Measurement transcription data
******************************

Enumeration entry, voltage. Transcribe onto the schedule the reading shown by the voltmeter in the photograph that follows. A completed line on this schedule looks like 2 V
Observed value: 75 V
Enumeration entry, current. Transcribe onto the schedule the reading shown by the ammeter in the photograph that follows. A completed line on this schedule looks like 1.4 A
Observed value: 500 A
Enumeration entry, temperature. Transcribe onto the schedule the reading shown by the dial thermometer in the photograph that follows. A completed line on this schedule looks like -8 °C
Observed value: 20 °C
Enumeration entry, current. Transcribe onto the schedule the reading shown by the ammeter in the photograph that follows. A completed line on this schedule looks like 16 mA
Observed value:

******************************

#### Work order:
Quote every line verbatim, from the one containing "looks like 1.4 A" down to the last line above.

#### Task response:
Enumeration entry, current. Transcribe onto the schedule the reading shown by the ammeter in the photograph that follows. A completed line on this schedule looks like 1.4 A
Observed value: 500 A
Enumeration entry, temperature. Transcribe onto the schedule the reading shown by the dial thermometer in the photograph that follows. A completed line on this schedule looks like -8 °C
Observed value: 20 °C
Enumeration entry, current. Transcribe onto the schedule the reading shown by the ammeter in the photograph that follows. A completed line on this schedule looks like 16 mA
Observed value:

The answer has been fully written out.